I told Chat GPT to rewrite my Seoul post, in the style of my old Hyperwest blog/voice circa 2000-2010. And look at this beauty. Way better than my actual post right?!

We stayed above a subway station named after a bridge we didn’t know was famous. People kept taking photos on it. Once, a small crew set up lights in the middle of the day, like they were filming something no one had told us about. I liked that it stayed unnamed for most of our trip. I liked that the bridge just got to be a bridge.

The apartment was larger than we expected—two floors, rooftop access, more space than we knew what to do with. For two weeks it held us, gave our mornings shape. I spent the first few days trying to memorize the view from the windows, like that would help me understand the city better. It didn’t.

Seoul was quieter than I’d expected. Or maybe it was just us who were quiet.

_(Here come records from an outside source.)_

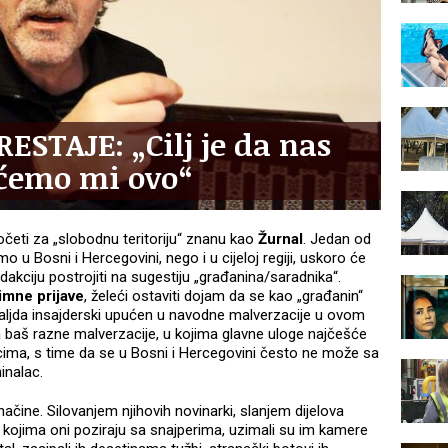
ESTAJE: „Cilj je da nas
aćemo mi ovo“
očeti za „slobodnu teritoriju“ znanu kao
Žurnal
. Jedan od
mo u Bosni i Hercegovini, nego i u cijeloj regiji, uskoro će
dakciju postrojiti na sugestiju „građanina/saradnika“.
imne prijave
, želeći ostaviti dojam da se kao „građanin“
 valjda insajderski upućen u navodne malverzacije u ovom
va baš razne malverzacije, u kojima glavne uloge najčešće
alcima, s time da se u Bosni i Hercegovini često ne može sa
minalac.
načine. Silovanjem njihovih novinarki, slanjem dijelova
a kojima oni poziraju sa snajperima, uzimali su im kamere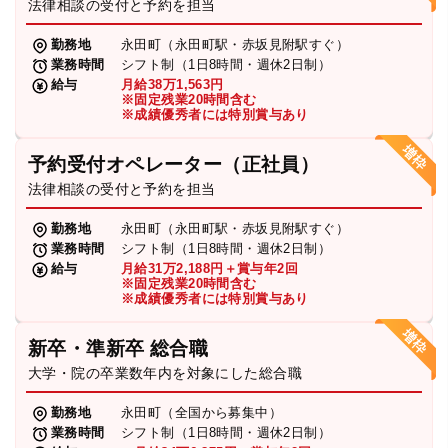
法律相談の受付と予約を担当
勤務地
永田町（永田町駅・赤坂見附駅すぐ）
業務時間
シフト制（1日8時間・週休2日制）
給与
月給38万1,563円
※固定残業20時間含む
※成績優秀者には特別賞与あり
予約受付オペレーター（正社員）
法律相談の受付と予約を担当
勤務地
永田町（永田町駅・赤坂見附駅すぐ）
業務時間
シフト制（1日8時間・週休2日制）
給与
月給31万2,188円＋賞与年2回
※固定残業20時間含む
※成績優秀者には特別賞与あり
新卒・準新卒 総合職
大学・院の卒業数年内を対象にした総合職
勤務地
永田町（全国から募集中）
業務時間
シフト制（1日8時間・週休2日制）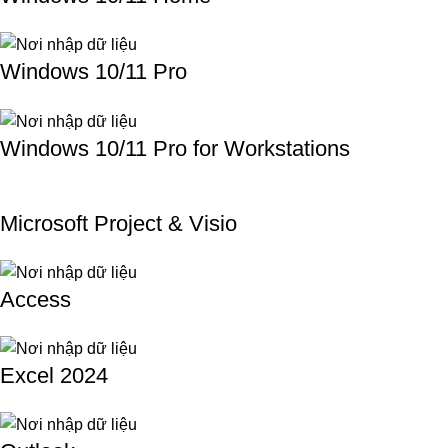
Windows 10/11 Pro
Windows 10/11 Pro for Workstations
Microsoft Project & Visio
Access
Excel 2024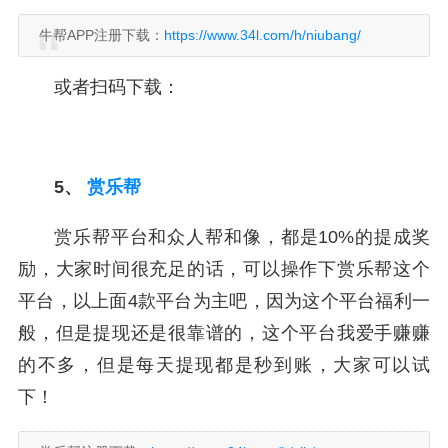
牛帮APP注册下载：
https://www.34l.com/h/niubang/
或者扫码下载：
5、
赏乐帮
赏乐帮平台和众人帮和像，都是10%的提成奖
励，大家时间很充足的话，可以操作下赏乐帮这个
平台，以上面4款平台为主吧，因为这个平台福利一
般，但是提现还是很靠谱的，这个平台我爱手赚赚
的不多，但是每天提现都是秒到账，大家可以试
下！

We’d go out for hours and come back sore, scattered, slightly too full. The streets moved fast but weren’t overwhelming. The subway made sense only after it didn’t. The brown line was empty, which made it feel like a secret.

I kept waiting for the city to announce itself—to hand over the version I’d imagined from years of music videos and overstudied aesthetics. But it never did. What it gave instead were fragments: A woman on the train holding a cake box with gold ribbon. A man alone at a cafe, typing with one hand, eating pasta with the other. A convenience store glowing like a portal at 3 a.m.

We were turned away from a K-pop club for being too old. “Only born after 1995,” the doorman said. I didn’t argue. It felt fair. Maybe even deserved. We walked back in silence, laughing, later.

There wasn’t as much K-pop as I thought there would be. Or maybe it was there, but not for me. The fantasy version of Seoul—loud, neon, choreographed—hovered somewhere just out of reach. The real one felt sturdier. People here weren’t performing anything. They were just living. That felt better somehow.

Somewhere near the river, we sat and watched couples take photos of each other. The air was crisp. The sky wide and pale. I didn’t say anything for a while. Just watched someone read a book on a blanket, feet bare, headphones in. It didn’t look remarkable. It looked like a life.